WORK INSTRUCTIONS: Reproduce every item below word for word, with the same line breaks and nothing added or left out.

SUPPLIED MATERIAL:
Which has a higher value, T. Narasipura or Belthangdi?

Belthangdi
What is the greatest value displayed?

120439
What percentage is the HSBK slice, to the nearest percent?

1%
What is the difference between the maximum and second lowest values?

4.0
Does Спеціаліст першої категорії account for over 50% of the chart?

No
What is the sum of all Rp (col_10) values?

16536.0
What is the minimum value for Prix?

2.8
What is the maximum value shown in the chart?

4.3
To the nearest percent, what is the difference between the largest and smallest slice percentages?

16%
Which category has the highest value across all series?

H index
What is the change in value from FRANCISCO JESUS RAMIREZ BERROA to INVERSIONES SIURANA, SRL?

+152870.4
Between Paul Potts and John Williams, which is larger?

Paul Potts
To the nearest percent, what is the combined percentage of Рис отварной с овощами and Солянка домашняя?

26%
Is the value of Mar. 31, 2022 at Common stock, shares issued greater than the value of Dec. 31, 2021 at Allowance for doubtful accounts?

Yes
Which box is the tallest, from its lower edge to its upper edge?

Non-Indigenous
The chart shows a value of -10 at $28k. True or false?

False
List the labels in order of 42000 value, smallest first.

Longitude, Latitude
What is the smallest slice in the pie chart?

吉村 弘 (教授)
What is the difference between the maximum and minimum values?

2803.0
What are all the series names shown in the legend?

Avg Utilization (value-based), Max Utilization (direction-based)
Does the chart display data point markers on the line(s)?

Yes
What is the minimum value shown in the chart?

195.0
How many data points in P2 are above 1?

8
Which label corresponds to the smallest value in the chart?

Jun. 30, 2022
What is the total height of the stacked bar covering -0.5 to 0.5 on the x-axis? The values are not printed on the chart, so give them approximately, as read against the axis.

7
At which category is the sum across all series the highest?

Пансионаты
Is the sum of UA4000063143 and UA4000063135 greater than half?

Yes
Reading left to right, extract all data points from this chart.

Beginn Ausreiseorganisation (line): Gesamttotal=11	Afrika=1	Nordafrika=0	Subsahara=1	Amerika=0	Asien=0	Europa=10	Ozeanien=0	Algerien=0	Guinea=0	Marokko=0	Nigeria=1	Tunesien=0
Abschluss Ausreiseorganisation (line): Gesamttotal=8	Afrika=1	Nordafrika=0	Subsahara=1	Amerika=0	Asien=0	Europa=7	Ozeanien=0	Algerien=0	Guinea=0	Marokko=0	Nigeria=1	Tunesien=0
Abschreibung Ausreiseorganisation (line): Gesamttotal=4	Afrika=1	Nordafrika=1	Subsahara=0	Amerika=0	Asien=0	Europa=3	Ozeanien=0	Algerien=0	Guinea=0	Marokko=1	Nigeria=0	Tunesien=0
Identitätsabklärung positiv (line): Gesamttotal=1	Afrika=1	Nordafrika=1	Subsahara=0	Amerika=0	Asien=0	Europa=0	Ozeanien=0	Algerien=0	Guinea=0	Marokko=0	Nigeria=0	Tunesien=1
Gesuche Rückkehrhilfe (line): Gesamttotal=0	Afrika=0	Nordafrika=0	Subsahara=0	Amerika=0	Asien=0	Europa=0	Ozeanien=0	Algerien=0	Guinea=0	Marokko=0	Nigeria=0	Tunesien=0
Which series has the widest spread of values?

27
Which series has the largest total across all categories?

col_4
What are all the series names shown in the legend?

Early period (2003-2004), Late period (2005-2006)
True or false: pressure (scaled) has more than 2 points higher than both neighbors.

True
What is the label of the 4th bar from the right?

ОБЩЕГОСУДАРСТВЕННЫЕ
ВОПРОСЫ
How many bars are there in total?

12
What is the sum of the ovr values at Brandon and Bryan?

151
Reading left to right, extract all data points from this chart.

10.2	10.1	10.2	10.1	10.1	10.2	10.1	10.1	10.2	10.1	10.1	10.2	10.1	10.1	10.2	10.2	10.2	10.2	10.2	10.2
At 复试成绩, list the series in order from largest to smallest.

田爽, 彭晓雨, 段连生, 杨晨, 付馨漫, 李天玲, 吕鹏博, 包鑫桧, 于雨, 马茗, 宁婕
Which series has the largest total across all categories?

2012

RESPONSE AREA:
Which has a higher value, T. Narasipura or Belthangdi?

Belthangdi
What is the greatest value displayed?

120439
What percentage is the HSBK slice, to the nearest percent?

1%
What is the difference between the maximum and second lowest values?

4.0
Does Спеціаліст першої категорії account for over 50% of the chart?

No
What is the sum of all Rp (col_10) values?

16536.0
What is the minimum value for Prix?

2.8
What is the maximum value shown in the chart?

4.3
To the nearest percent, what is the difference between the largest and smallest slice percentages?

16%
Which category has the highest value across all series?

H index
What is the change in value from FRANCISCO JESUS RAMIREZ BERROA to INVERSIONES SIURANA, SRL?

+152870.4
Between Paul Potts and John Williams, which is larger?

Paul Potts
To the nearest percent, what is the combined percentage of Рис отварной с овощами and Солянка домашняя?

26%
Is the value of Mar. 31, 2022 at Common stock, shares issued greater than the value of Dec. 31, 2021 at Allowance for doubtful accounts?

Yes
Which box is the tallest, from its lower edge to its upper edge?

Non-Indigenous
The chart shows a value of -10 at $28k. True or false?

False
List the labels in order of 42000 value, smallest first.

Longitude, Latitude
What is the smallest slice in the pie chart?

吉村 弘 (教授)
What is the difference between the maximum and minimum values?

2803.0
What are all the series names shown in the legend?

Avg Utilization (value-based), Max Utilization (direction-based)
Does the chart display data point markers on the line(s)?

Yes
What is the minimum value shown in the chart?

195.0
How many data points in P2 are above 1?

8
Which label corresponds to the smallest value in the chart?

Jun. 30, 2022
What is the total height of the stacked bar covering -0.5 to 0.5 on the x-axis? The values are not printed on the chart, so give them approximately, as read against the axis.

7
At which category is the sum across all series the highest?

Пансионаты
Is the sum of UA4000063143 and UA4000063135 greater than half?

Yes
Reading left to right, extract all data points from this chart.

Beginn Ausreiseorganisation (line): Gesamttotal=11	Afrika=1	Nordafrika=0	Subsahara=1	Amerika=0	Asien=0	Europa=10	Ozeanien=0	Algerien=0	Guinea=0	Marokko=0	Nigeria=1	Tunesien=0
Abschluss Ausreiseorganisation (line): Gesamttotal=8	Afrika=1	Nordafrika=0	Subsahara=1	Amerika=0	Asien=0	Europa=7	Ozeanien=0	Algerien=0	Guinea=0	Marokko=0	Nigeria=1	Tunesien=0
Abschreibung Ausreiseorganisation (line): Gesamttotal=4	Afrika=1	Nordafrika=1	Subsahara=0	Amerika=0	Asien=0	Europa=3	Ozeanien=0	Algerien=0	Guinea=0	Marokko=1	Nigeria=0	Tunesien=0
Identitätsabklärung positiv (line): Gesamttotal=1	Afrika=1	Nordafrika=1	Subsahara=0	Amerika=0	Asien=0	Europa=0	Ozeanien=0	Algerien=0	Guinea=0	Marokko=0	Nigeria=0	Tunesien=1
Gesuche Rückkehrhilfe (line): Gesamttotal=0	Afrika=0	Nordafrika=0	Subsahara=0	Amerika=0	Asien=0	Europa=0	Ozeanien=0	Algerien=0	Guinea=0	Marokko=0	Nigeria=0	Tunesien=0
Which series has the widest spread of values?

27
Which series has the largest total across all categories?

col_4
What are all the series names shown in the legend?

Early period (2003-2004), Late period (2005-2006)
True or false: pressure (scaled) has more than 2 points higher than both neighbors.

True
What is the label of the 4th bar from the right?

ОБЩЕГОСУДАРСТВЕННЫЕ
ВОПРОСЫ
How many bars are there in total?

12
What is the sum of the ovr values at Brandon and Bryan?

151
Reading left to right, extract all data points from this chart.

10.2	10.1	10.2	10.1	10.1	10.2	10.1	10.1	10.2	10.1	10.1	10.2	10.1	10.1	10.2	10.2	10.2	10.2	10.2	10.2
At 复试成绩, list the series in order from largest to smallest.

田爽, 彭晓雨, 段连生, 杨晨, 付馨漫, 李天玲, 吕鹏博, 包鑫桧, 于雨, 马茗, 宁婕
Which series has the largest total across all categories?

2012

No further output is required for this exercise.